TEXT:
..........

Interviews from this series were cited in educational and academic publications, including the State Polytechnic Museum publications, the MEPhI repository, and educational portals.

The complete archive of interviews is available in the "Academy" section of the Pravda.ru website.

==Criticism==

In 2004, the news agency REGNUM characterized Pravda.ru as a "pioneer of Russian internet propaganda", noting its active involvement in information campaigns and high traffic to the site.

A 2012 article by the Guardian describes Pravda.ru as a pro-Kremlin news website that amplifies Russian disinformation and propaganda.

..........

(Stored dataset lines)
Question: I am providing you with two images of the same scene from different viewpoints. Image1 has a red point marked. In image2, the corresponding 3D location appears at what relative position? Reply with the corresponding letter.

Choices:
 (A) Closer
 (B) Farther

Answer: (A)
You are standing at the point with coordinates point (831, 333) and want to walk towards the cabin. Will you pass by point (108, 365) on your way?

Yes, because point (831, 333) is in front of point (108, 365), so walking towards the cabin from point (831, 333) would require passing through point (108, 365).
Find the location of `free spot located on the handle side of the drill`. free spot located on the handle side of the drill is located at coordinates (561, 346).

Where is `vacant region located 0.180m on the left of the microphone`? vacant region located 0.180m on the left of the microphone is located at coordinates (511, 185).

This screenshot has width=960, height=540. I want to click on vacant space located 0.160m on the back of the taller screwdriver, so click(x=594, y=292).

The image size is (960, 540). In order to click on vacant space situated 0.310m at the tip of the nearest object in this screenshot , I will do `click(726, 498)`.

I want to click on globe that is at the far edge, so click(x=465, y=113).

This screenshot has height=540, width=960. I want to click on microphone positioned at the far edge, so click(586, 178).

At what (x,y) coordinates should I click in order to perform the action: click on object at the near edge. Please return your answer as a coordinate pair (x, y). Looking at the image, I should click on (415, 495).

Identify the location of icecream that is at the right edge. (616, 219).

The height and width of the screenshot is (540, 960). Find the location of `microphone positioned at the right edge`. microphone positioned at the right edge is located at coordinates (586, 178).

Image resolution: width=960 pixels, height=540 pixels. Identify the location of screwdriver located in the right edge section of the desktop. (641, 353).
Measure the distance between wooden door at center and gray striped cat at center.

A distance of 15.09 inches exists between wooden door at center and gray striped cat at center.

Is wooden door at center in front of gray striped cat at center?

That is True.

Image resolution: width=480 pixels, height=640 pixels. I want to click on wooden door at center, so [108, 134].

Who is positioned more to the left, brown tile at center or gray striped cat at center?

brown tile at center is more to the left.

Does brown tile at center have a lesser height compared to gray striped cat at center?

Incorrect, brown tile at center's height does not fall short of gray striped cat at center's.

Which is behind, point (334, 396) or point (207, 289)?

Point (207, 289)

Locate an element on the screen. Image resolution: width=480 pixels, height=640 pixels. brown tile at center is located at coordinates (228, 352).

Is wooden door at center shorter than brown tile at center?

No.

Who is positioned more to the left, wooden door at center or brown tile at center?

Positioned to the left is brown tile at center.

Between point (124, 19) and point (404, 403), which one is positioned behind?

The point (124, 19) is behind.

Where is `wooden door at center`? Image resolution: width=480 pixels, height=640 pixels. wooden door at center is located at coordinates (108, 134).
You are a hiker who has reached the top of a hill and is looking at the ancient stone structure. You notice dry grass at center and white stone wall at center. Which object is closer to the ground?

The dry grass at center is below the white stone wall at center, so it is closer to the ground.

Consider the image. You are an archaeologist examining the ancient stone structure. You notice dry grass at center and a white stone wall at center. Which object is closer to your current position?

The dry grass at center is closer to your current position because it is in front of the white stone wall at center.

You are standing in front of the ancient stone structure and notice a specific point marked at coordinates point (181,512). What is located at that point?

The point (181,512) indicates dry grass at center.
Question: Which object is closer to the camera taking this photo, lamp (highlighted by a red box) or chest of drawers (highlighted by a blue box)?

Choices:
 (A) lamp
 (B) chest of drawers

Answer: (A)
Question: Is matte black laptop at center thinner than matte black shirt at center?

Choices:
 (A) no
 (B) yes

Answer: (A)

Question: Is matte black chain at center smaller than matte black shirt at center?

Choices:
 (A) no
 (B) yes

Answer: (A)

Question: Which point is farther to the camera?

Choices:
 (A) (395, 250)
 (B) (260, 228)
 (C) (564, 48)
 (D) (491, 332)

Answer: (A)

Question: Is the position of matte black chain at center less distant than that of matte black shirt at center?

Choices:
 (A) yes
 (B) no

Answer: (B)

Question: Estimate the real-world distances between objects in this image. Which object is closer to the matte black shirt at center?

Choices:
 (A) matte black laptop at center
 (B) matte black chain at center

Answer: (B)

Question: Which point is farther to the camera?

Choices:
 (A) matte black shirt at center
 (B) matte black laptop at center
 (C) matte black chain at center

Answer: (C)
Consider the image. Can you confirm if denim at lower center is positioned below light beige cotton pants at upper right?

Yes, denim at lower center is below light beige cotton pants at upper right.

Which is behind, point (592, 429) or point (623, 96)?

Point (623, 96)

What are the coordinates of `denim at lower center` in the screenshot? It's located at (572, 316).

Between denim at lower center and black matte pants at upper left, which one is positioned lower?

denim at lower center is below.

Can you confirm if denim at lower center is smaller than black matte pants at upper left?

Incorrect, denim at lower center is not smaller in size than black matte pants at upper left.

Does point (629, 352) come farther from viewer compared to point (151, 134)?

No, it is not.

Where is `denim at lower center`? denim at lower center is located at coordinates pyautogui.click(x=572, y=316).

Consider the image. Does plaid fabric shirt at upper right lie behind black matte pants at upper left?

..........

JOBS:
1/ In the Pravda.ru text, in what year did the news agency REGNUM call Pravda.ru a "pioneer of Russian internet propaganda"?
2/ According to the Pravda.ru text, where were interviews from the series cited? List every one.
3/ Continue the Pravda.ru text from its last sentence.
These lines have no connection to the Pravda.ru text.

ANSWER LIST:
1/ 2004

2/ State Polytechnic Museum publications, the MEPhI repository, educational portals

3/
== McCain controversy ==
In 2013, after Russian President Vladimir Putin published an op-ed in The New York Times in support of Syrian President Bashar al-Assad, US senator John McCain announced that he would publish a response article in Pravda, referring to the newspaper owned by the Communist Party of the Russian Federation. McCain, however, eventually published his op-ed on Pravda.ru. This caused protests from the editor of communist Pravda Boris Komotsky and a response from the editor of English.Pravda.ru Dmitry Sudakov: Komotsky claimed that "there is only one Pravda in Russia, it is the organ of the Communist Party, and we have heard nothing about the intentions of the Republican senator" and dismissed Pravda.ru as an "Oklahoma-City-Pravda", while Sudakov derided Komotsky, claiming that "the circulation of the Communist Party Pravda is like a factory newspaper of AvtoVAZ from the Soviet times". McCain later attempted to publish his op-ed in the Communist Pravda as well, but the paper refused to publish it "because it was not aligned to the political positions of the Communist Party of the Russian Federation".